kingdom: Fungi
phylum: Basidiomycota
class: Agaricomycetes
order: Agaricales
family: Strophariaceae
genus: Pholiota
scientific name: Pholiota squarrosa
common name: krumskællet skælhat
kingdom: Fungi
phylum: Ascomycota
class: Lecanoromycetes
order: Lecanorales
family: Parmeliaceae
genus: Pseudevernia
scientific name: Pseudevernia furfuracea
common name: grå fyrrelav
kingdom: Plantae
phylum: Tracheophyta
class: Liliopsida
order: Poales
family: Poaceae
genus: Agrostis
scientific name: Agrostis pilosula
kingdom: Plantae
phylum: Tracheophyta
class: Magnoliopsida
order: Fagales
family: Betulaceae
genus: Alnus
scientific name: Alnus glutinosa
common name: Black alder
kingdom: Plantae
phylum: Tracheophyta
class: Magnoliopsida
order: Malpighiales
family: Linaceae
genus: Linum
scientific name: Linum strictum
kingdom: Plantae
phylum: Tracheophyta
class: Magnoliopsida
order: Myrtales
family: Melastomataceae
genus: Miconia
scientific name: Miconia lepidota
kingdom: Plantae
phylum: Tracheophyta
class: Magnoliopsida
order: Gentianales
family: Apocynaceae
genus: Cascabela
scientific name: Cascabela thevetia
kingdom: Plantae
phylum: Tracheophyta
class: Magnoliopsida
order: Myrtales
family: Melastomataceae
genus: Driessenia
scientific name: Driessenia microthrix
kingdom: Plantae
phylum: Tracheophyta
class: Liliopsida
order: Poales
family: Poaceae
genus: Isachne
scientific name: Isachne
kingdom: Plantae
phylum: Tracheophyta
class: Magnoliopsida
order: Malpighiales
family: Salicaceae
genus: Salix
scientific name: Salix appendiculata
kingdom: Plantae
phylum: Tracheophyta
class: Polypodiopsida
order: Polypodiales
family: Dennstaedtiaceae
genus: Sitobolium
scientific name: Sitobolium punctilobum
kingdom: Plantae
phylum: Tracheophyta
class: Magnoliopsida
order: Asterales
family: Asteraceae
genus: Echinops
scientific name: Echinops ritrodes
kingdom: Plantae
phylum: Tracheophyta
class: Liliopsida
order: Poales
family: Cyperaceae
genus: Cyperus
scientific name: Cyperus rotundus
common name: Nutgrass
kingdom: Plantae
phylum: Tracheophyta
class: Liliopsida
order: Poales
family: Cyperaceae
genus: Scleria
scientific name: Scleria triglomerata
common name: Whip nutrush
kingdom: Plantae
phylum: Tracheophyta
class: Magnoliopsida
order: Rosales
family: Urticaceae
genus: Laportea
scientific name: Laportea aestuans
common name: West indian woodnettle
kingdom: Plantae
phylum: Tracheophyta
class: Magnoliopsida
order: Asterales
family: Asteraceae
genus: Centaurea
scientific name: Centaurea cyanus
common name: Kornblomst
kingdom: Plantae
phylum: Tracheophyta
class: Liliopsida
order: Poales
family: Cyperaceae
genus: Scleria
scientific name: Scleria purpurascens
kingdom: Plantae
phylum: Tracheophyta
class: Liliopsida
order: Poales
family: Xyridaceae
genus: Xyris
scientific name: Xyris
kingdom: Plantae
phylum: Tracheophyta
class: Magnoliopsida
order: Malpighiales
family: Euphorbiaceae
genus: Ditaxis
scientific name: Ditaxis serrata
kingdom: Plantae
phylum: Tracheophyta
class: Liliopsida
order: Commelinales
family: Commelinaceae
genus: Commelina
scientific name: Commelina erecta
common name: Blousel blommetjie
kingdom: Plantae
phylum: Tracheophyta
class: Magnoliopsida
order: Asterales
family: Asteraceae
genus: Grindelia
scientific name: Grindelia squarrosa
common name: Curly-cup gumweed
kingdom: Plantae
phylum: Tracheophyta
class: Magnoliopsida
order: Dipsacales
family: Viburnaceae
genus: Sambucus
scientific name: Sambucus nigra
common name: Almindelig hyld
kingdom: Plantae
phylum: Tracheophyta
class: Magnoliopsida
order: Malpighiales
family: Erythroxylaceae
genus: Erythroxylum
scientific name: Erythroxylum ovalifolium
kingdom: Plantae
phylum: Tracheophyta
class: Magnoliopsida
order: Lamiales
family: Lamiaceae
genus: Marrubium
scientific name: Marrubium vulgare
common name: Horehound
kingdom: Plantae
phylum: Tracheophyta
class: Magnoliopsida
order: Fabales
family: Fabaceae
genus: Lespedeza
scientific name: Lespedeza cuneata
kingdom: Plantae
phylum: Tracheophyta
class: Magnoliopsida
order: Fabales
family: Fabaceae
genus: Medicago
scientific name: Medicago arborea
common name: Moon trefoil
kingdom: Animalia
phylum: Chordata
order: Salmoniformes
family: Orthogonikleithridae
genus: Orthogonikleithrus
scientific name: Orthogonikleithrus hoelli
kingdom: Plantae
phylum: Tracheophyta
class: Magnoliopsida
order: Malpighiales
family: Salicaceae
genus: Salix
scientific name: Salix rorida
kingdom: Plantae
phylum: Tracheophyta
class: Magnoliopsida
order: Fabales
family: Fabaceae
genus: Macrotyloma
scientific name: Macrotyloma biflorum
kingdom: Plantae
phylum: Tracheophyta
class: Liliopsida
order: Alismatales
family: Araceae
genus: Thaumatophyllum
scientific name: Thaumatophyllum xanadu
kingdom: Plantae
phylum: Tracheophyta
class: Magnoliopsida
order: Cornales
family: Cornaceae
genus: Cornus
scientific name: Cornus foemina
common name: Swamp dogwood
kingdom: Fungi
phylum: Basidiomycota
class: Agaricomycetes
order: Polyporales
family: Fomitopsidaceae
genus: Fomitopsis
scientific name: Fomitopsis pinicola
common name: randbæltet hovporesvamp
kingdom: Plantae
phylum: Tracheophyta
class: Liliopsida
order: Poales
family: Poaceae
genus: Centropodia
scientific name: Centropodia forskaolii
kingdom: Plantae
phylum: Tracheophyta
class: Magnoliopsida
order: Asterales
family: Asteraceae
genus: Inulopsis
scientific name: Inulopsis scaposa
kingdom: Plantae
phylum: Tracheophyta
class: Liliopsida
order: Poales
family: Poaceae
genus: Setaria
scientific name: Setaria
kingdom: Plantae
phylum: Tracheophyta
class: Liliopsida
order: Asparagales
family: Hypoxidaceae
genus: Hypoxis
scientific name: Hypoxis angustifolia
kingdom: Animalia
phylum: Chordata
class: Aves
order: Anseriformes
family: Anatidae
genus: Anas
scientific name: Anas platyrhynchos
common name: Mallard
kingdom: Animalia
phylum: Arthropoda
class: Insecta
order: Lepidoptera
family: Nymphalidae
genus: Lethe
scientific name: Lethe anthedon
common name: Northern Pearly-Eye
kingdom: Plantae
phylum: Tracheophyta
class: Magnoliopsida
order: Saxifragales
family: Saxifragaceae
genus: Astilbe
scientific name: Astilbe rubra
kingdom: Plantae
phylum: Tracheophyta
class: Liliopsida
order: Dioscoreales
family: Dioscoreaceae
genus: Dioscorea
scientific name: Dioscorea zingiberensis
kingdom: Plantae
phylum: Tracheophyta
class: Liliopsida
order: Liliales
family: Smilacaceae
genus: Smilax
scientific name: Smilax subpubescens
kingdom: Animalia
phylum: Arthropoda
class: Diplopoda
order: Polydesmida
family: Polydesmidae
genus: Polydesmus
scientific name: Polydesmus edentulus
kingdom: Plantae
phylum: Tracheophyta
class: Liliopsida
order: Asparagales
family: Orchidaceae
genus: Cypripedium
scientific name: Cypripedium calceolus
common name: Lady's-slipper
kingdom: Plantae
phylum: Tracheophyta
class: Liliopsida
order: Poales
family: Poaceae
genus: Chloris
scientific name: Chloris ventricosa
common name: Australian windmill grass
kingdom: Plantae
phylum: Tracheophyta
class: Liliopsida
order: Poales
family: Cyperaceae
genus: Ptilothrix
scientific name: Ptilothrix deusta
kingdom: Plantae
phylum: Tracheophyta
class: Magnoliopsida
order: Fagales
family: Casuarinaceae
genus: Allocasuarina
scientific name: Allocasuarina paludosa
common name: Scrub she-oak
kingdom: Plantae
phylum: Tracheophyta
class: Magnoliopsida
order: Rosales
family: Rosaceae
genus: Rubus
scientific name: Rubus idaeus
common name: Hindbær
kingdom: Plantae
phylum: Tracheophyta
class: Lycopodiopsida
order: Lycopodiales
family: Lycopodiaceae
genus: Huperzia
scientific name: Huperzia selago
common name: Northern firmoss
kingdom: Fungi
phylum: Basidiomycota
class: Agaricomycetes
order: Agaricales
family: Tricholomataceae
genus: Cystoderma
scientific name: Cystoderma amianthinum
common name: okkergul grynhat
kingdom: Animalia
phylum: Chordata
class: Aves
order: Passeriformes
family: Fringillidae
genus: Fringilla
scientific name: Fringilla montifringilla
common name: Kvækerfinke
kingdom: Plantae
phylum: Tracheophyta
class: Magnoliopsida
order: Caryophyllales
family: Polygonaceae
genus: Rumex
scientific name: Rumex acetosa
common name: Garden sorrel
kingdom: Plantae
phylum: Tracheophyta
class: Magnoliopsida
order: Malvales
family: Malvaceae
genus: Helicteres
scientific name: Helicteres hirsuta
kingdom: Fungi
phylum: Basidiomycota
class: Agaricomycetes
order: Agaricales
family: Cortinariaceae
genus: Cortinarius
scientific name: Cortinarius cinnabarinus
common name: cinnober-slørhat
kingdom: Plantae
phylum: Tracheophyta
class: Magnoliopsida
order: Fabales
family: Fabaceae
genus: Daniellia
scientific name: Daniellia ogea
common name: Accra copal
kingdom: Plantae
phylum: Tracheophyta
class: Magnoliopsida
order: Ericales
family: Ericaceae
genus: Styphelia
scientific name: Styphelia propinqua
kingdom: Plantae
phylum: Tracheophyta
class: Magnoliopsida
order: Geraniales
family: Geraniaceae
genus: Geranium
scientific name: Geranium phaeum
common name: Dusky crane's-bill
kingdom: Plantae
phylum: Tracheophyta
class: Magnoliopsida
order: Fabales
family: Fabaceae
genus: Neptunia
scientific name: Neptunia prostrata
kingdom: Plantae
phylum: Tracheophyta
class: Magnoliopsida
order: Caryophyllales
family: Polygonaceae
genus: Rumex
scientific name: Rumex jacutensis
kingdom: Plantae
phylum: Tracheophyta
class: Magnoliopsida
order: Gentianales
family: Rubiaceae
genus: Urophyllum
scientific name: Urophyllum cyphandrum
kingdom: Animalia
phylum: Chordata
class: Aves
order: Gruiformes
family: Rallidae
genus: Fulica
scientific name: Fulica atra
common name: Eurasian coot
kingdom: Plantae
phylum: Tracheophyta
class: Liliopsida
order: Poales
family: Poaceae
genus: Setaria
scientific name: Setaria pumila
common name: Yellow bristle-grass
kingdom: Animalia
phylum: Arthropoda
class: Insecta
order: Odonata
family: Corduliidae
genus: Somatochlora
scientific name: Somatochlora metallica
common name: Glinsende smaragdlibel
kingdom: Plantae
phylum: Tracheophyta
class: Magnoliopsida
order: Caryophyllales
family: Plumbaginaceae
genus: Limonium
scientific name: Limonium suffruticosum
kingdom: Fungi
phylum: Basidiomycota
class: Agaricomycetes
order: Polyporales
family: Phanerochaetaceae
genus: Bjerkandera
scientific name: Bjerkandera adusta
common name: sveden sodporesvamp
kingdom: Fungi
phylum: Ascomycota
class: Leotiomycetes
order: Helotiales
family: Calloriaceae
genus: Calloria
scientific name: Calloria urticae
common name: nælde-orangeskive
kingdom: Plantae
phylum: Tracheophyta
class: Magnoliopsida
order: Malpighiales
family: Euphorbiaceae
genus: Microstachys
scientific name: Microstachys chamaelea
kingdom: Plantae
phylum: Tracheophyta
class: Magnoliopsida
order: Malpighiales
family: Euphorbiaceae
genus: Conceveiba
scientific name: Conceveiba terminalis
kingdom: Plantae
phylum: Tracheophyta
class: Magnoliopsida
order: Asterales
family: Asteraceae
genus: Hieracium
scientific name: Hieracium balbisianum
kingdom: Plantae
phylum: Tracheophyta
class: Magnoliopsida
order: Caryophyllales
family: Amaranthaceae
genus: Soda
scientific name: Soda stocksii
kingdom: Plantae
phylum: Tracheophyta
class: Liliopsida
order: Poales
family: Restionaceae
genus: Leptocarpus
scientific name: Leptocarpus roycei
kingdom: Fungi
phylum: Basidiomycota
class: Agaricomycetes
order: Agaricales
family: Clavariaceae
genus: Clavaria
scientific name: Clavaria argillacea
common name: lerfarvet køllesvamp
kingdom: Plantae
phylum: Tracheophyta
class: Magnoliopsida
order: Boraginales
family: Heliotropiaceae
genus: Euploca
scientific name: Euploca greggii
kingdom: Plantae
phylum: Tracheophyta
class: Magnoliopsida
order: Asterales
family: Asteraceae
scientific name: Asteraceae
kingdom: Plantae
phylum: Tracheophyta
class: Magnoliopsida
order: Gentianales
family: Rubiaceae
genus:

Task description | Update the listing starting at the line with "family: Xyridaceae" and ending at the line with "scientific name: Commelina erecta": replace "scientific name" with "taxon name" and keep everything else the same. Give only those lines.

Expected output |
family: Xyridaceae
genus: Xyris
taxon name: Xyris
kingdom: Plantae
phylum: Tracheophyta
class: Magnoliopsida
order: Malpighiales
family: Euphorbiaceae
genus: Ditaxis
taxon name: Ditaxis serrata
kingdom: Plantae
phylum: Tracheophyta
class: Liliopsida
order: Commelinales
family: Commelinaceae
genus: Commelina
taxon name: Commelina erecta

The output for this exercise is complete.